» Action item a: Write out the stretch of the carrot cake text below from "For real.  I" through "out, your call!", word for word.

» Reading text:

***

THE VERY BEST CARROT CAKE

THE VERY BEST CARROT CAKE

For real.  I did not invent this recipe, let me be the first to say this - I would probably be a millionaire if I had.  I can however; make it like a pro!  It's the kind of dessert that you can't wait for everyone to go home so you can be left alone with it!  It's ridiculously moist (so sorry for that word but Lord knows nothing describes it better) and it really is like eating something straight out of a famous bakery!  The crushed pineapple is what really makes it I think so DO NOT omit this ingredient!  You can choose to add chopped walnuts to the icing or leave them out, your call!

***

» Dataset records:

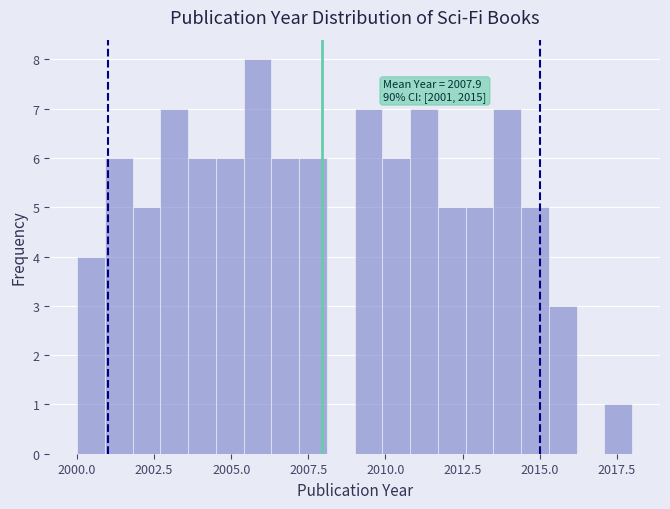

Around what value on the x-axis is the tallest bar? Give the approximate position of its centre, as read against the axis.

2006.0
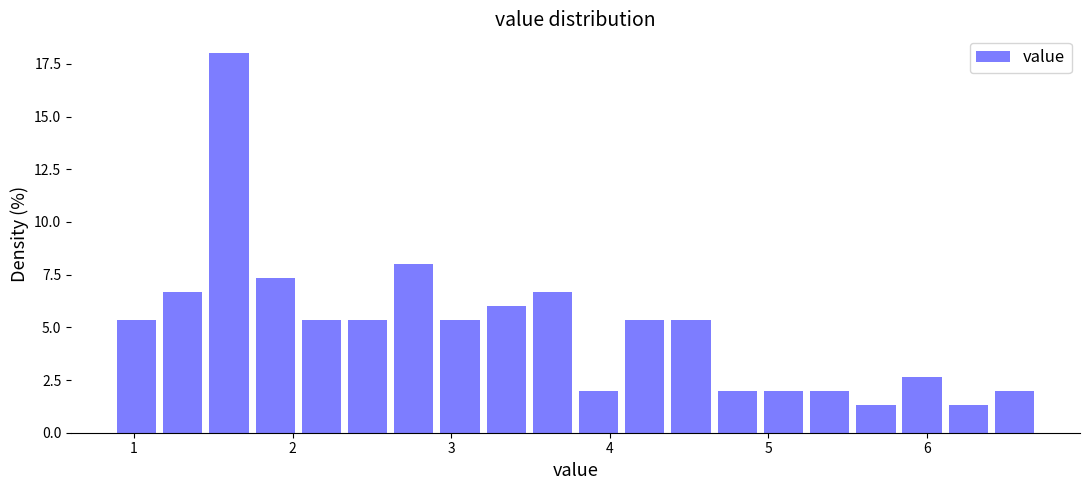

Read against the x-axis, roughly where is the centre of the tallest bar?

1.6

***

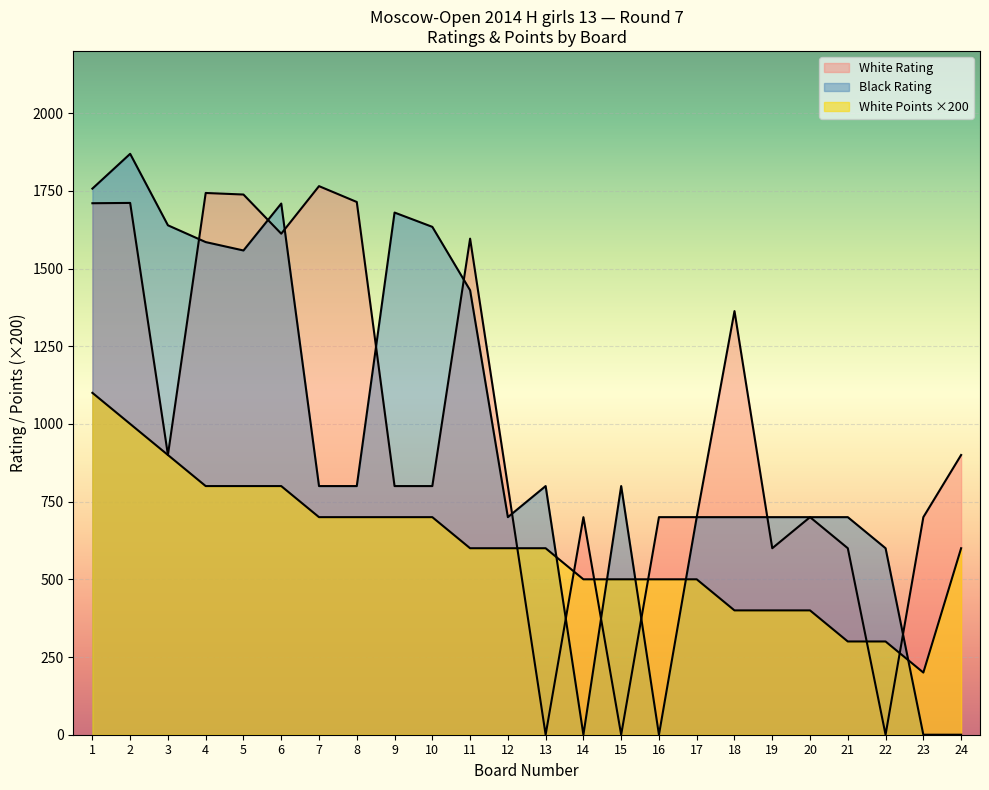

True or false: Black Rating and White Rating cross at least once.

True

***

» Action item b: From the records above, pull out the stretch from the line containing "Around what value" through the line containing "Read against the x-axis, roughly", copied verbatim and with both of those lines included. Leave the pictures out.

» Output a:
For real.  I did not invent this recipe, let me be the first to say this - I would probably be a millionaire if I had.  I can however; make it like a pro!  It's the kind of dessert that you can't wait for everyone to go home so you can be left alone with it!  It's ridiculously moist (so sorry for that word but Lord knows nothing describes it better) and it really is like eating something straight out of a famous bakery!  The crushed pineapple is what really makes it I think so DO NOT omit this ingredient!  You can choose to add chopped walnuts to the icing or leave them out, your call!

» Output b:
Around what value on the x-axis is the tallest bar? Give the approximate position of its centre, as read against the axis.

2006.0

Read against the x-axis, roughly where is the centre of the tallest bar?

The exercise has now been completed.